An interview with author Tim Keller. CE

Do Christians have blind spots when it comes to false gods?

An idol is something you rely on instead of God for your salvation. One of the religious idols is your moral record: “God accepts me because I’m living a good life.” I’m a Presbyterian, so I’m all for right doctrine. But you can start to feel very superior to everyone else and think, God is pleased with me because I’m so true to the right doctrine. The right doctrine and one’s moral record are forms of power. Another is ministry success, similar to the idol of achievement. There are religious versions of sex, money, and power, and they are pretty subtle.
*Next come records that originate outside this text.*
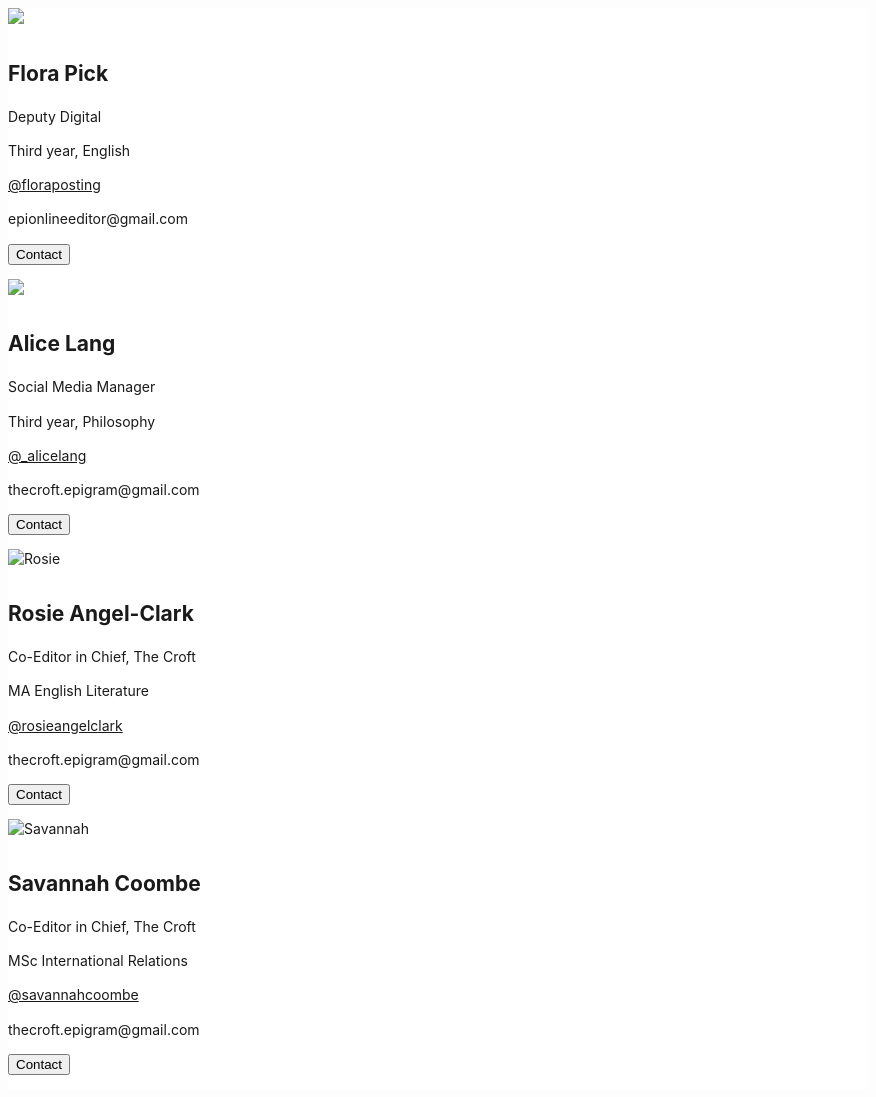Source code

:   <div class="column">
    <div class="card">
      <img class="card-img" src="https://epigram.org.uk/content/images/2021/07/_0013_DEPUTY-DIGITAL-EDITOR---FLORA-PICK.JPG.jpg" style="width:100%">
      <div class="container">
        <h2>Flora Pick</h2>
        <p class="title">Deputy Digital</p>
        <p>Third year, English</p>
        <p>
        <a href="https://twitter.com/floraposting">@floraposting</a>
        </p>
        <p>epionlineeditor@gmail.com</p>
        <p><button class="button" onclick="SendEmail2()">Contact</button>
      </div>
    </div>
  </div>

  <div class="column">
    <div class="card">
      <img class="card-img" src="https://epigram.org.uk/content/images/2021/07/_0013_DEPUTY-DIGITAL-EDITOR---FLORA-PICK.JPG.jpg" style="width:100%">
      <div class="container">
        <h2>Alice Lang</h2>
        <p class="title">Social Media Manager</p>
        <p>Third year, Philosophy</p>
        <p>
        <a href="https://twitter.com/_alicelang">@_alicelang</a>
        </p>
        <p>thecroft.epigram@gmail.com</p>
        <p><button class="button" onclick="SendEmail2()">Contact</button>
      </div>
    </div>
  </div>

  <div class="column">
    <div class="card">
      <img class="card-img" src="https://epigram.org.uk/content/images/2020/06/Orin-Carlin.jpg" alt="Rosie" style="width:100%">
      <div class="container">
        <h2>Rosie Angel-Clark</h2>
        <p class="title">Co-Editor in Chief, The Croft</p>
        <p>MA English Literature</p>
        <p>
        <a href="https://twitter.com/rosieangelclark">@rosieangelclark</a>
        </p>
        <p>thecroft.epigram@gmail.com</p>
        <p><button class="button" onclick="SendEmail()">Contact</button></p>
      </div>
    </div>
  </div>

  <div class="column">
    <div class="card">
      <img class="card-img" src="https://epigram.org.uk/content/images/2020/06/Orin-Carlin.jpg" alt="Savannah" style="width:100%">
      <div class="container">
        <h2>Savannah Coombe</h2>
        <p class="title">Co-Editor in Chief, The Croft</p>
        <p>MSc International Relations</p>
        <p>
        <a href="https://twitter.com/savannahcoombe">@savannahcoombe</a>
        </p>
        <p>thecroft.epigram@gmail.com</p>
        <p><button class="button" onclick="SendEmail()">Contact</button></p>
      </div>
    </div>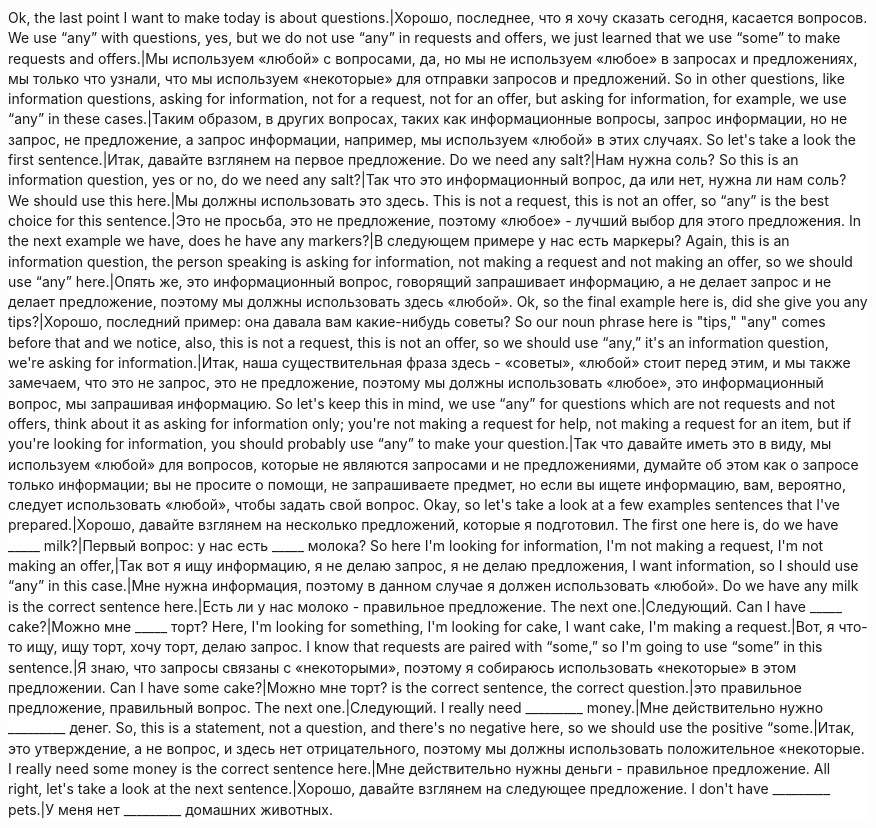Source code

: Ok, the last point I want to make today is about questions.|Хорошо, последнее, что я хочу сказать сегодня, касается вопросов.
We use “any” with questions, yes, but we do not use “any” in requests and offers, we just learned that we use “some” to make requests and offers.|Мы используем «любой» с вопросами, да, но мы не используем «любое» в запросах и предложениях, мы только что узнали, что мы используем «некоторые» для отправки запросов и предложений.
So in other questions, like information questions, asking for information, not for a request, not for an offer, but asking for information, for example, we use “any” in these cases.|Таким образом, в других вопросах, таких как информационные вопросы, запрос информации, но не запрос, не предложение, а запрос информации, например, мы используем «любой» в этих случаях.
So let's take a look the first sentence.|Итак, давайте взглянем на первое предложение.
Do we need any salt?|Нам нужна соль?
So this is an information question, yes or no, do we need any salt?|Так что это информационный вопрос, да или нет, нужна ли нам соль?
We should use this here.|Мы должны использовать это здесь.
This is not a request, this is not an offer, so “any” is the best choice for this sentence.|Это не просьба, это не предложение, поэтому «любое» - лучший выбор для этого предложения.
In the next example we have, does he have any markers?|В следующем примере у нас есть маркеры?
Again, this is an information question, the person speaking is asking for information, not making a request and not making an offer, so we should use “any” here.|Опять же, это информационный вопрос, говорящий запрашивает информацию, а не делает запрос и не делает предложение, поэтому мы должны использовать здесь «любой».
Ok, so the final example here is, did she give you any tips?|Хорошо, последний пример: она давала вам какие-нибудь советы?
So our noun phrase here is "tips," "any" comes before that and we notice, also, this is not a request, this is not an offer, so we should use “any,” it's an information question, we're asking for information.|Итак, наша существительная фраза здесь - «советы», «любой» стоит перед этим, и мы также замечаем, что это не запрос, это не предложение, поэтому мы должны использовать «любое», это информационный вопрос, мы запрашивая информацию.
So let's keep this in mind, we use “any” for questions which are not requests and not offers, think about it as asking for information only; you're not making a request for help, not making a request for an item, but if you're looking for information, you should probably use “any” to make your question.|Так что давайте иметь это в виду, мы используем «любой» для вопросов, которые не являются запросами и не предложениями, думайте об этом как о запросе только информации; вы не просите о помощи, не запрашиваете предмет, но если вы ищете информацию, вам, вероятно, следует использовать «любой», чтобы задать свой вопрос.
Okay, so let's take a look at a few examples sentences that I've prepared.|Хорошо, давайте взглянем на несколько предложений, которые я подготовил.
The first one here is, do we have _____ milk?|Первый вопрос: у нас есть _____ молока?
So here I'm looking for information, I'm not making a request, I'm not making an offer,|Так вот я ищу информацию, я не делаю запрос, я не делаю предложения,
I want information, so I should use “any” in this case.|Мне нужна информация, поэтому в данном случае я должен использовать «любой».
Do we have any milk is the correct sentence here.|Есть ли у нас молоко - правильное предложение.
The next one.|Следующий.
Can I have _____ cake?|Можно мне _____ торт?
Here, I'm looking for something, I'm looking for cake, I want cake, I'm making a request.|Вот, я что-то ищу, ищу торт, хочу торт, делаю запрос.
I know that requests are paired with “some,” so I'm going to use “some” in this sentence.|Я знаю, что запросы связаны с «некоторыми», поэтому я собираюсь использовать «некоторые» в этом предложении.
Can I have some cake?|Можно мне торт?
is the correct sentence, the correct question.|это правильное предложение, правильный вопрос.
The next one.|Следующий.
I really need _________ money.|Мне действительно нужно _________ денег.
So, this is a statement, not a question, and there's no negative here, so we should use the positive “some.|Итак, это утверждение, а не вопрос, и здесь нет отрицательного, поэтому мы должны использовать положительное «некоторые.
I really need some money is the correct sentence here.|Мне действительно нужны деньги - правильное предложение.
All right, let's take a look at the next sentence.|Хорошо, давайте взглянем на следующее предложение.
I don't have _________ pets.|У меня нет _________ домашних животных.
How does someone identify their idols?

Look at your daydreams. When you don’t have to think about something, like when you are waiting for the bus, where does your mind love to rest? Or, look at where you spend your money most effortlessly. Also, if you take your most uncontrolled emotions or the guilt that you can’t get rid of, you’ll find your idols at the bottom. Whenever I hear someone say, “I know God forgives me, but I can’t forgive myself,” it means that person has something that is more important than God, because God forgives them. If you look at your greatest nightmare—if something were to happen that would make you feel you had no reason to live—that’s a god.

How do we get rid of idols?

I confess that I don’t say much about that. Practicing spiritual disciplines is another book. I do say that analyzing and recognizing an idol is a step away from its power over you. You also have to have a heck of a prayer life. That prayer life can’t just be petitioning. There has to be encounter, experience, and genuine joy. You have to have Jesus Christ increasingly capture your affections.
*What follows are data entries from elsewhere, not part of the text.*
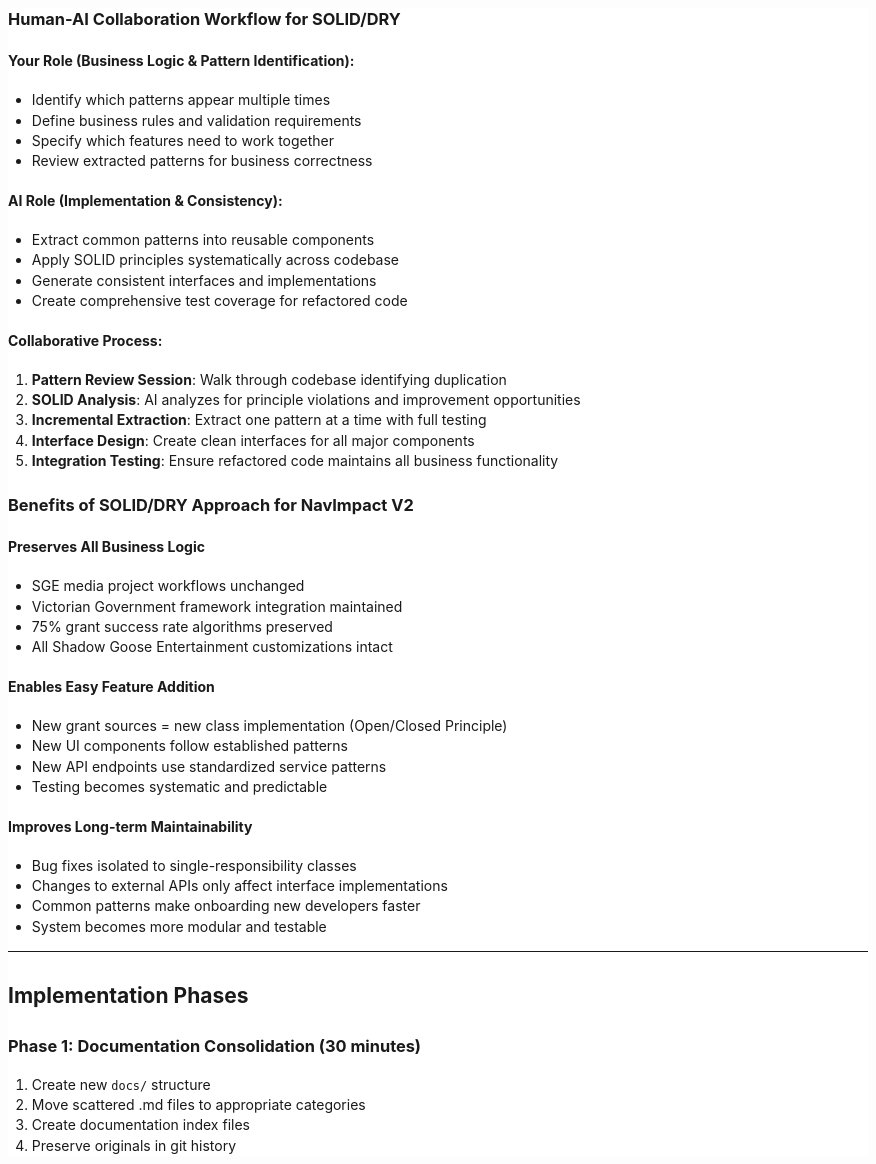 ### Human-AI Collaboration Workflow for SOLID/DRY

#### Your Role (Business Logic & Pattern Identification):
- Identify which patterns appear multiple times
- Define business rules and validation requirements
- Specify which features need to work together
- Review extracted patterns for business correctness

#### AI Role (Implementation & Consistency):
- Extract common patterns into reusable components
- Apply SOLID principles systematically across codebase
- Generate consistent interfaces and implementations
- Create comprehensive test coverage for refactored code

#### Collaborative Process:
1. **Pattern Review Session**: Walk through codebase identifying duplication
2. **SOLID Analysis**: AI analyzes for principle violations and improvement opportunities
3. **Incremental Extraction**: Extract one pattern at a time with full testing
4. **Interface Design**: Create clean interfaces for all major components
5. **Integration Testing**: Ensure refactored code maintains all business functionality

### Benefits of SOLID/DRY Approach for NavImpact V2

#### Preserves All Business Logic
- SGE media project workflows unchanged
- Victorian Government framework integration maintained
- 75% grant success rate algorithms preserved
- All Shadow Goose Entertainment customizations intact

#### Enables Easy Feature Addition
- New grant sources = new class implementation (Open/Closed Principle)
- New UI components follow established patterns
- New API endpoints use standardized service patterns
- Testing becomes systematic and predictable

#### Improves Long-term Maintainability
- Bug fixes isolated to single-responsibility classes
- Changes to external APIs only affect interface implementations
- Common patterns make onboarding new developers faster
- System becomes more modular and testable

---

## Implementation Phases

### Phase 1: Documentation Consolidation (30 minutes)
1. Create new `docs/` structure
2. Move scattered .md files to appropriate categories
3. Create documentation index files
4. Preserve originals in git history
Is it necessary to suffer disappointment before seeing that idols don’t satisfy?

I fear you may be right. I don’t want that to be true. Very often it’s much stronger than disappointment. It’s hard for me to look at a young person and know what their idols are, because usually something has to happen in their life to frustrate them for them to see that something has inordinate power over them. No one learned about their idols by being told about them.

Go to full-interview at Christianity Today by Sarah Bailey. I found this very significant that Keller puts his finger on exactly what others have suggested is especially true of conservative Presbyterians: The relentless pursuit of “Right Doctrine”  worship.